The level of poverty, unemployment, hunger, etc, in the country is taking away joy from many people’s hearts. Nothing therefore should be done to add to their joylessness. The central bank on 6th December, in its ongoing implementation of cashless policy limited the amounts of money to be withdrawn by an individual and organization weekly as ₦100,000 and ₦500,000, respectively; withdrawal above these limits shall attract a processing of 5% and 10%.

While there may be some merit in this policy, namely, that it will contribute significantly in curbing and curtailing the payment of ransom to kidnappers, bandits and other criminal financial activities, regulating vote buying and money laundering, addressing growing inflationary trend and stabilizing the value of the Naira, there are genuine fears that the new policy will cripple medium and small businesses. Authorities must always put measures in place to cushion the harsh effects of policies no matter how laudable the policies may be.

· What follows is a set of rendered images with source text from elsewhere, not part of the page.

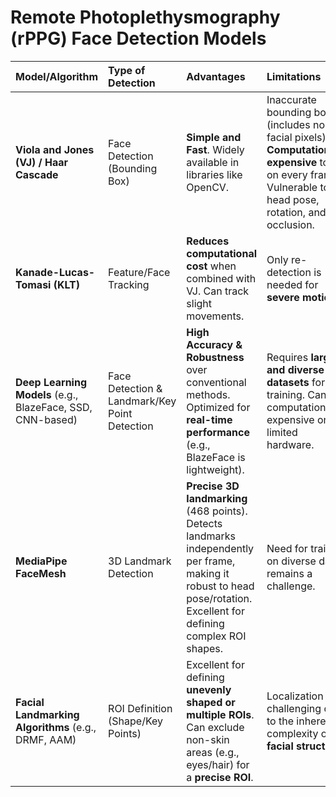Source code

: # Remote Photoplethysmography (rPPG) Face Detection Models

| Model/Algorithm | Type of Detection | Advantages | Limitations |
| :--- | :--- | :--- | :--- |
| **Viola and Jones (VJ) / Haar Cascade** | Face Detection (Bounding Box) | **Simple and Fast**. Widely available in libraries like OpenCV. | Inaccurate bounding box (includes non-facial pixels). **Computationally expensive** to run on every frame. Vulnerable to head pose, rotation, and occlusion. |
| **Kanade-Lucas-Tomasi (KLT)** | Feature/Face Tracking | **Reduces computational cost** when combined with VJ. Can track slight movements. | Only re-detection is needed for **severe motion**. |
| **Deep Learning Models** (e.g., BlazeFace, SSD, CNN-based) | Face Detection & Landmark/Key Point Detection | **High Accuracy & Robustness** over conventional methods. Optimized for **real-time performance** (e.g., BlazeFace is lightweight). | Requires **large and diverse datasets** for training. Can be computationally expensive on limited hardware. |
| **MediaPipe FaceMesh** | 3D Landmark Detection | **Precise 3D landmarking** (468 points). Detects landmarks independently per frame, making it robust to head pose/rotation. Excellent for defining complex ROI shapes. | Need for training on diverse data remains a challenge. |
| **Facial Landmarking Algorithms** (e.g., DRMF, AAM) | ROI Definition (Shape/Key Points) | Excellent for defining **unevenly shaped or multiple ROIs**. Can exclude non-skin areas (e.g., eyes/hair) for a **precise ROI**. | Localization is challenging due to the inherent complexity of **3D facial structure**. |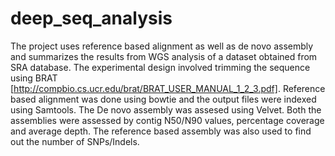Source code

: # deep_seq_analysis
The project uses reference based alignment as well as de novo assembly and summarizes the results from WGS analysis of a dataset obtained from SRA database.
The experimental design involved trimming the sequence using BRAT [http://compbio.cs.ucr.edu/brat/BRAT_USER_MANUAL_1_2_3.pdf].
Reference based alignment was done using bowtie and the output files were indexed using Samtools. 
The De novo assembly was assesed using Velvet. Both the assemblies were assessed by contig N50/N90 values, percentage coverage and average depth. The reference based assembly was also used to find out the number of SNPs/Indels.

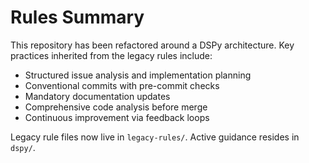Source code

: # Rules Summary

This repository has been refactored around a DSPy architecture. Key practices inherited from the legacy rules include:

- Structured issue analysis and implementation planning
- Conventional commits with pre-commit checks
- Mandatory documentation updates
- Comprehensive code analysis before merge
- Continuous improvement via feedback loops

Legacy rule files now live in `legacy-rules/`. Active guidance resides in `dspy/`.
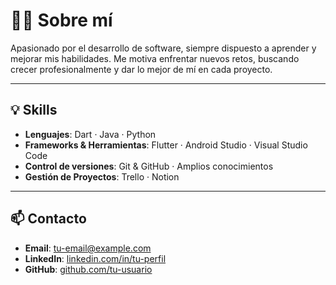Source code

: # 👨‍💻 Sobre mí

Apasionado por el desarrollo de software, siempre dispuesto a aprender y mejorar mis habilidades. Me motiva enfrentar nuevos retos, buscando crecer profesionalmente y dar lo mejor de mí en cada proyecto.

---

## 💡 Skills

- **Lenguajes**: Dart · Java · Python
- **Frameworks & Herramientas**: Flutter · Android Studio · Visual Studio Code
- **Control de versiones**: Git & GitHub · Amplios conocimientos
- **Gestión de Proyectos**: Trello · Notion

---

## 📫 Contacto

- **Email**: [tu-email@example.com](mailto:tu-email@example.com)
- **LinkedIn**: [linkedin.com/in/tu-perfil](https://linkedin.com/in/tu-perfil)
- **GitHub**: [github.com/tu-usuario](https://github.com/tu-usuario)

Most of our rural communities may not have the type of phones needed for electronic transactions. This policy will also adversely affect agents of points of sale (POS) who facilitate transactions for small scales businesses. These POS agents get their cash from banks and the cash withdrawal limit inevitably makes it difficult for them to serve their customers efficiently. This inconvenience affects also artisans who accept cash for their services. It will be a nightmare for a farmer who wants to sell either four bags of grains or sizeable rams/cows for a weekly withdrawal for an individual is just but ₦100,000; individual buyers of such goods for ceremonies are not exempt.

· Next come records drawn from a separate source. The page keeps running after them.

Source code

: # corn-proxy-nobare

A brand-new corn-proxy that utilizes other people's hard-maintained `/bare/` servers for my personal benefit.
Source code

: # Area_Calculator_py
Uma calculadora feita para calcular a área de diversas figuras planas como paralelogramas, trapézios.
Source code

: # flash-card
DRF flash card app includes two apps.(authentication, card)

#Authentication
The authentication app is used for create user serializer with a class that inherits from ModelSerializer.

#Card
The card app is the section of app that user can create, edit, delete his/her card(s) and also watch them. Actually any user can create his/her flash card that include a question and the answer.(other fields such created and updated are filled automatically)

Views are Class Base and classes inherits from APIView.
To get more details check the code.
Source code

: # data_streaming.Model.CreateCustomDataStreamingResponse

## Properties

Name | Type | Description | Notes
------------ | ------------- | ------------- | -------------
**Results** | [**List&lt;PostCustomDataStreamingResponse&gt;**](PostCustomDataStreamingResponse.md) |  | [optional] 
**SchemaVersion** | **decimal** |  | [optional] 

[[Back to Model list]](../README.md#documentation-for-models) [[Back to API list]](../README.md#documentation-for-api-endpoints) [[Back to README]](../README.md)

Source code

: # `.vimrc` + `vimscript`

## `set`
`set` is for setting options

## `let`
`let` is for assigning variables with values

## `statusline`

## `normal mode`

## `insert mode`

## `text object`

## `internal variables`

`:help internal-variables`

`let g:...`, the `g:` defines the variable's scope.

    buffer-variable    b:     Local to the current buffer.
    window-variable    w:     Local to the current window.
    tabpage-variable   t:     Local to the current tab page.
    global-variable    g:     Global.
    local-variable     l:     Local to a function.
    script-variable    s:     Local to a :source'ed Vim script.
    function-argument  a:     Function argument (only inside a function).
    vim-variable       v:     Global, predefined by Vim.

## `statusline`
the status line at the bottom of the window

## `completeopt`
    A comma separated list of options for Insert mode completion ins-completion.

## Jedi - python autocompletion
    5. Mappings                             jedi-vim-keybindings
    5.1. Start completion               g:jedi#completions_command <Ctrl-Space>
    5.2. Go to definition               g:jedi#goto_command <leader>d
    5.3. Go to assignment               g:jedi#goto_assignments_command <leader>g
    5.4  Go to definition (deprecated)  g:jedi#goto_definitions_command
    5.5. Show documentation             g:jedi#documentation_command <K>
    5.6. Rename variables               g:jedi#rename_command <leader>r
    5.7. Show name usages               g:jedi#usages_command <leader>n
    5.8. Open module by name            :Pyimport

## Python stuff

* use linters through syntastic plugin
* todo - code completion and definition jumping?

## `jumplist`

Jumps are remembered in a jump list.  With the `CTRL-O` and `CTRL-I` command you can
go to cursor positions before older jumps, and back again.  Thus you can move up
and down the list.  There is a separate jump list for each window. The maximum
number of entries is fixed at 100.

We understand that some corrupt Nigerians who have huge cash stashed away have resorted to purchasing and warehousing large quantities of foodstuffs, building materials, etc., with the heartless intent of benefitting from future price increments. There is already a shortage of food items in some markets due to high demands that have also led to price surge. This Christmas should be one of joyful exuberance rather than one of lamentation due to harsh economic factors.

In concluding, I wish to commend you Rev. Fr. Emmanuel Nweke and your close collaborators and the people of God in Holy Cross Catholic Church, Kuchigoro (Our Lady of Fatima Pastoral Area, Karmajigi), for giving a good example of how to develop a pastoral area. You started with very little but today you do not only have a flourishing community, you have improved on your place of worship, built a father’s house and started a school to cater for the many children in your community. Your pastoral area in the spirit of self-reliance rather than dependency on the chancery syndrome is able to take care of the priest, the catechist and manage to keep going modestly as well as contributing to the central fund of the Archdiocese. Congratulations!

As you prepare your hearts to welcome the Lord who comes, I say to you with St. Paul, “Rejoice in the Lord always. Again I say rejoice”.